The tutorials will take place on Thursday the 13th of December 2018 and the introductory CRoNoS Winter Course on Time Series will take place the 11-12 December 2018 at the Facolta di Economia, University of Pisa, in front of the venue of the conference (Room: TBA). The registration for the tutorials will take place at the venue (Polo didattico delle Piagge dell'Università di Pisa, Via Giacomo Matteotti 3, 56124 Pisa). The number of participants to the tutorials is limited and restricted only to those who attend the conference. For further information send an email to info@CMStatistics.org.
A link with some material will be provided to the students in due course.
The advances in information technology and survey methods have increased the availability of intra-daily, daily and weekly time series. Seasonality is perhaps the most prominent features of time series that are observed at the sub-annual frequency. Modelling seasonality in high frequency time series serves a variety of analytical purposes, including seasonal adjustment and forecasting. It also poses several important challenges. First of all the seasonal period of the annual and the monthly cycles are neither constant nor integral. Secondly, in order to accommodate abrupt seasonal patterns, several harmonic cycles are needed to complement the fundamental one or several season-specific individual effects are required. This poses variable selection or regularization problems of the kind that are typical of high-dimensional inferential settings. Thirdly, the need for methods that are robust to outliers is reinforced by the fact that the effects of outlying observations are not smoothed by temporal aggregation and that they are relatively more frequent. The robustness can be enforced either by an outlier detection procedure or by robust filtering methods. The tutorial aims at reviewing the solutions that have been provided by the literature and at exposing some of the challenges open to further research. In particular, it focuses on parametric and semiparametric models of seasonality within an unobserved components framework, where the seasonal component is estimated along with other components.

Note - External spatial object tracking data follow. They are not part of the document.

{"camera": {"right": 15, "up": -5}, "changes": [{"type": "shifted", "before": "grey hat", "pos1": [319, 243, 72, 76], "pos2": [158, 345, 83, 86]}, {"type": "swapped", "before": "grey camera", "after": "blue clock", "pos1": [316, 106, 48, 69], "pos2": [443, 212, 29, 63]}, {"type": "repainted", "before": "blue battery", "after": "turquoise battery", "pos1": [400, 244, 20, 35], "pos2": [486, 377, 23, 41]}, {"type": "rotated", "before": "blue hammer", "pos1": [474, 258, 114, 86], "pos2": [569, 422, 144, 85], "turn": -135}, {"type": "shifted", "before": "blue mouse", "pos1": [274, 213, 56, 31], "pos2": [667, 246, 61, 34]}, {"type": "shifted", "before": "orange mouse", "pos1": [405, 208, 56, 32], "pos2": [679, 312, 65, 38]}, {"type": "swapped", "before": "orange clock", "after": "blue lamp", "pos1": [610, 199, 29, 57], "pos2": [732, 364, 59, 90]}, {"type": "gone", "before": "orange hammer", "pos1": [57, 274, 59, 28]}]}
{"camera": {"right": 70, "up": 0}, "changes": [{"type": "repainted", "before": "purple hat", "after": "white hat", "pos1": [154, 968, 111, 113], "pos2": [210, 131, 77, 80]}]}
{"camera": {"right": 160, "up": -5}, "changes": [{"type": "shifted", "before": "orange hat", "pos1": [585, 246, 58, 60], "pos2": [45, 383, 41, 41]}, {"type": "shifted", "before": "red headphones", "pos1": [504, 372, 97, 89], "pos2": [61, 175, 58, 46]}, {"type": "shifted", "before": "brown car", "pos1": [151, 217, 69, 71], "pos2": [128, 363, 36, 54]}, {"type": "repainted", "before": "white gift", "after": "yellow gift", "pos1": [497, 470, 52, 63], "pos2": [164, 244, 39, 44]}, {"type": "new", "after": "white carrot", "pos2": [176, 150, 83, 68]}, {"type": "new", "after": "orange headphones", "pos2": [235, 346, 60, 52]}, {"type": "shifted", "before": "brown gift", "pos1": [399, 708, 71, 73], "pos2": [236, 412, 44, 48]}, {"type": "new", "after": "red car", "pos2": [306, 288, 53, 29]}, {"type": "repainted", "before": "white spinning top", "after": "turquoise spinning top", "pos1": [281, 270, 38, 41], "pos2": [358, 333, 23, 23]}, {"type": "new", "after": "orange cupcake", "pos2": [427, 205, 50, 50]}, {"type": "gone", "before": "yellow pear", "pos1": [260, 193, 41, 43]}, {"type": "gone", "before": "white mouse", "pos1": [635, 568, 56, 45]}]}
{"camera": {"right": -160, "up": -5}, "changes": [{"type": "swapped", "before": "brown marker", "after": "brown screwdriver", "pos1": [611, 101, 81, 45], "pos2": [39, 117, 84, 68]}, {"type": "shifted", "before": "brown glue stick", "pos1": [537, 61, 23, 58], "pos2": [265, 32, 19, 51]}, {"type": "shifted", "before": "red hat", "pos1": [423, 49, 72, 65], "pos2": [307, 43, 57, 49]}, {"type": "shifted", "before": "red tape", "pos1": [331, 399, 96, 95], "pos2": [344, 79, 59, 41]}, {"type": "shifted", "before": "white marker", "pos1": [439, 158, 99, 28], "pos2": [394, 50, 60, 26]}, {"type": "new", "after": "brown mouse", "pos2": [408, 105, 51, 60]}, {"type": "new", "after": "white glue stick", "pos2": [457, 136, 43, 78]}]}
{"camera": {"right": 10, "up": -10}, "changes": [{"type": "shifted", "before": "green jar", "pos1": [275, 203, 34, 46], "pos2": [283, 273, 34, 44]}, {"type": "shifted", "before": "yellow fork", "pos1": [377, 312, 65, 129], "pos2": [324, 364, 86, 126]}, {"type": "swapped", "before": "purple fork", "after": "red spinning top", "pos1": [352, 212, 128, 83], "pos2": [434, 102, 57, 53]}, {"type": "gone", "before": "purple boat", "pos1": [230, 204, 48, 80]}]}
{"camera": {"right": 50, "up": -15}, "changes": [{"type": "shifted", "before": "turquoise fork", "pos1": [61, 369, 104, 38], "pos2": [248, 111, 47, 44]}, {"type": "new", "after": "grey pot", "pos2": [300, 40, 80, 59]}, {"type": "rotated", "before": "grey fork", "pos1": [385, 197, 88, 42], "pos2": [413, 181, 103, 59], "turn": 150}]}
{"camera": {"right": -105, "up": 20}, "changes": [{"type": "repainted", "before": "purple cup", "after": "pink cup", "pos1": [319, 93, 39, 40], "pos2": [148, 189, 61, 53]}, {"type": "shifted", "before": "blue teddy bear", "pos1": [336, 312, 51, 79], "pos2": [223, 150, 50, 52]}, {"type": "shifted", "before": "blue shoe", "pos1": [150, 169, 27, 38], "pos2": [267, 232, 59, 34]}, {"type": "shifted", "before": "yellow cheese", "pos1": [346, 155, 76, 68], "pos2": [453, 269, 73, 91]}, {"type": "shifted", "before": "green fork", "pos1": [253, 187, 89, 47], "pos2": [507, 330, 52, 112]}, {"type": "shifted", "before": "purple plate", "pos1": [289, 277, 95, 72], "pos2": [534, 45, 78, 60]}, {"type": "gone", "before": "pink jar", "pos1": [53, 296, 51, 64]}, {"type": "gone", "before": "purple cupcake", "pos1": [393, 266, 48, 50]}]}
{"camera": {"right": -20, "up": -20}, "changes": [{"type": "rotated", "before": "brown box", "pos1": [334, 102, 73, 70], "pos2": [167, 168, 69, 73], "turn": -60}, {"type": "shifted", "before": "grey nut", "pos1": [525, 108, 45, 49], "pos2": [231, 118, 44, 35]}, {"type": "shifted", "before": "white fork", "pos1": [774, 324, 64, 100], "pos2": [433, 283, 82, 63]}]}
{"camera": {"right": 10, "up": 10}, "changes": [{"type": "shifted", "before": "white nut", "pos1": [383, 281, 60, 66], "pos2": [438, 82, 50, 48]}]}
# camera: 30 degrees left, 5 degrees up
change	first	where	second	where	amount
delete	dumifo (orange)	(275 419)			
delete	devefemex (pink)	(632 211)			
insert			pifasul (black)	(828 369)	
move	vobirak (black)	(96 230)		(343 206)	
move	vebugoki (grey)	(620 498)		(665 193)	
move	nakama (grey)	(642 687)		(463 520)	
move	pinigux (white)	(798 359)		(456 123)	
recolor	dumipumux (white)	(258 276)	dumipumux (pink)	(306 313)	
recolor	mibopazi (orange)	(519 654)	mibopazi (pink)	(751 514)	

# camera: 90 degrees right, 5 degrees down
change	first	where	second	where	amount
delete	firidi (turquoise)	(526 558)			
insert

Prediction has been traditionally approached via a model-based paradigm, i.e., (a) fit a model to the data at hand, and (b) use the fitted model in order to extrapolate/predict future data. Due to both mathematical and computational constraints, 20th century statistical practice focused mostly on parametric models. Fortunately, with the advent of widely accessible powerful computing in the late 1970s, computer-intensive methods such as the bootstrap and cross-validation have freed practitioners from the limitations of parametric models. Nevertheless, there is a further step one may take, i.e., going beyond even nonparametric models. The Model-Free Prediction Principle is based on the simple notion of transforming a complex dataset to one that is easier to work with, e.g., i.i.d. or Gaussian. Coupled with resampling, the Model-Free Prediction Principle further allows us to go beyond point prediction in order to construct frequentist prediction intervals without resort to unrealistic assumptions such as normality or linearity. The tutorial will focus on comparing Model-based to Model-Free prediction in the case of time series data.